GIVEN RECORDS
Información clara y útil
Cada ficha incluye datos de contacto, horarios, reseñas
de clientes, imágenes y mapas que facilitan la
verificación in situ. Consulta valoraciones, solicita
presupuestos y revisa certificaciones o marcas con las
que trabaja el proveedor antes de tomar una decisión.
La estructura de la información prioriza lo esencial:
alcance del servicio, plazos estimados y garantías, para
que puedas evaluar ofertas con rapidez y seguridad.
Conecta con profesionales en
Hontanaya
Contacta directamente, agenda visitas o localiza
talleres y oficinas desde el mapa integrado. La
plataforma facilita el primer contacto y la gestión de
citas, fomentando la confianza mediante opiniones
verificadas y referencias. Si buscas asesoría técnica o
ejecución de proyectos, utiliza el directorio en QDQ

WHAT YOU ARE ASKED TO DO
Where in the records does the word "contacto" appear? Copy each line that holds it.

ANSWER BOX
Cada ficha incluye datos de contacto, horarios, reseñas
plataforma facilita el primer contacto y la gestión de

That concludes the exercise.